There was a question that bothered me, which came from a Facebook user, namely the one that asked the candidates if they'd received "any word from God on what they should do and take care of first". While all of the Republican candidates are religious, this question both excluded people of non-Christian faiths/no faith and heavily implied that the candidates should carry out actions as president "because God told them to" rather than in the best interests of the nation. Those who answered the question avoided any specifics, however, possibly to not want to give the question too much legitimacy and end up alienating voters.
Some other points: as this was a Republican debate, I heard the terms along the lines of "tax cuts", "balanced budgets" and "job creation" on a multitude of occasions.

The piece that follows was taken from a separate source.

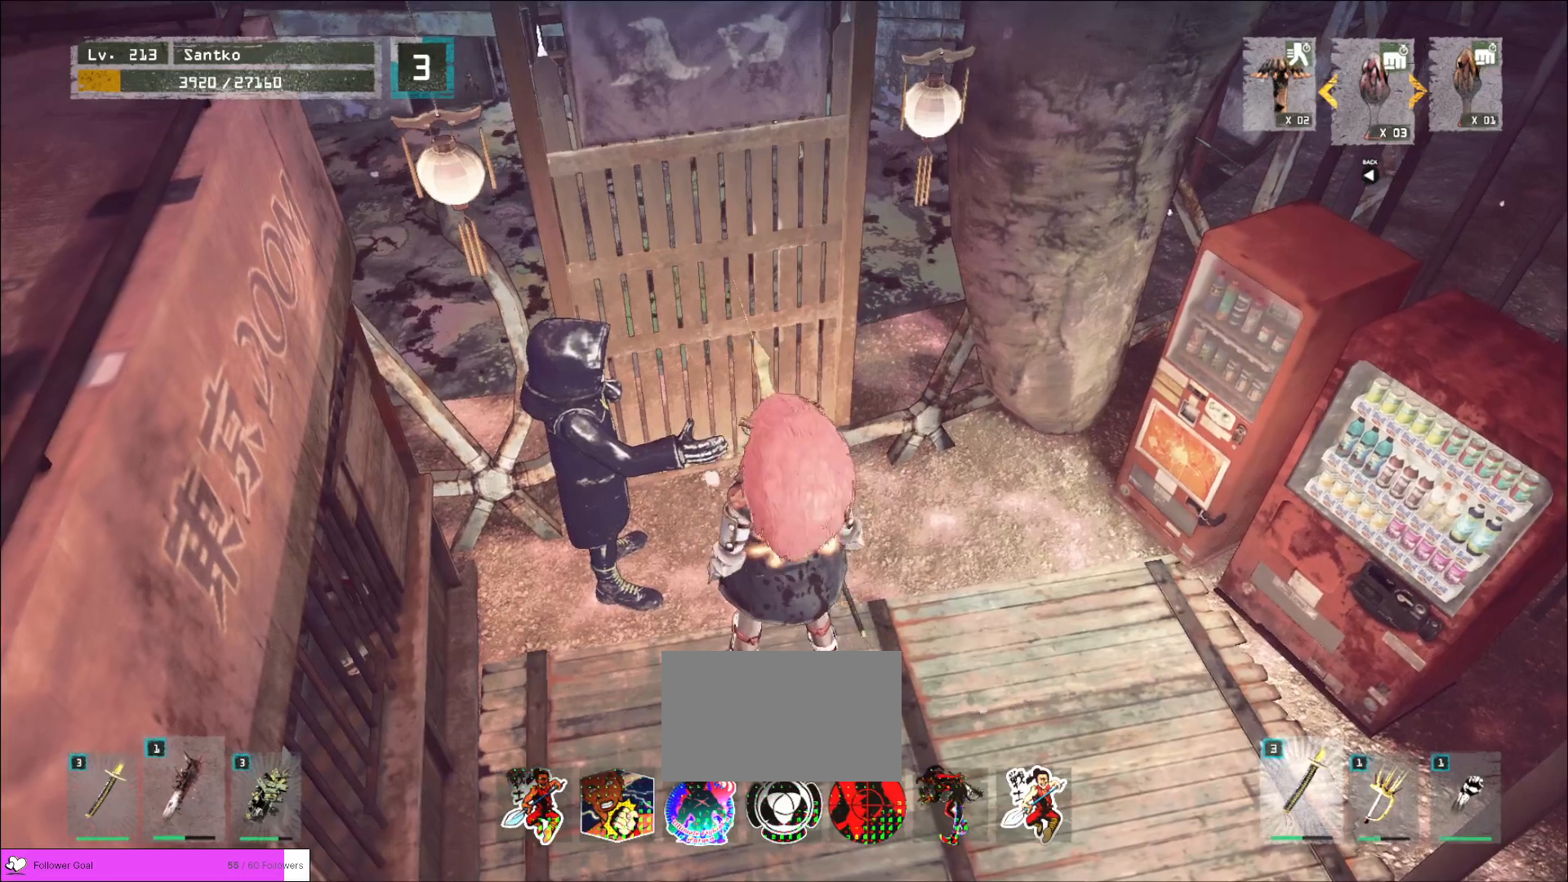
{"keys": ["c"], "mouse": [], "events": [[40, "c", "down"], [120, "c", "up"], [160, "c", "down"], [240, "c", "up"], [280, "c", "down"]]}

Also, I heard the term "Obama-Clinton" mentioned several times, as though the candidates believed they were running against an existing Clinton presidency. Oh, and the argument between Paul and New Jersey Governor Chris Christie was entertaining, too.
The post-debate polls declared Trump the winner of the debate while pundits downplayed his performance in favor of the other candidates. The long-term effects of this debate and its aftermath have yet to be revealed.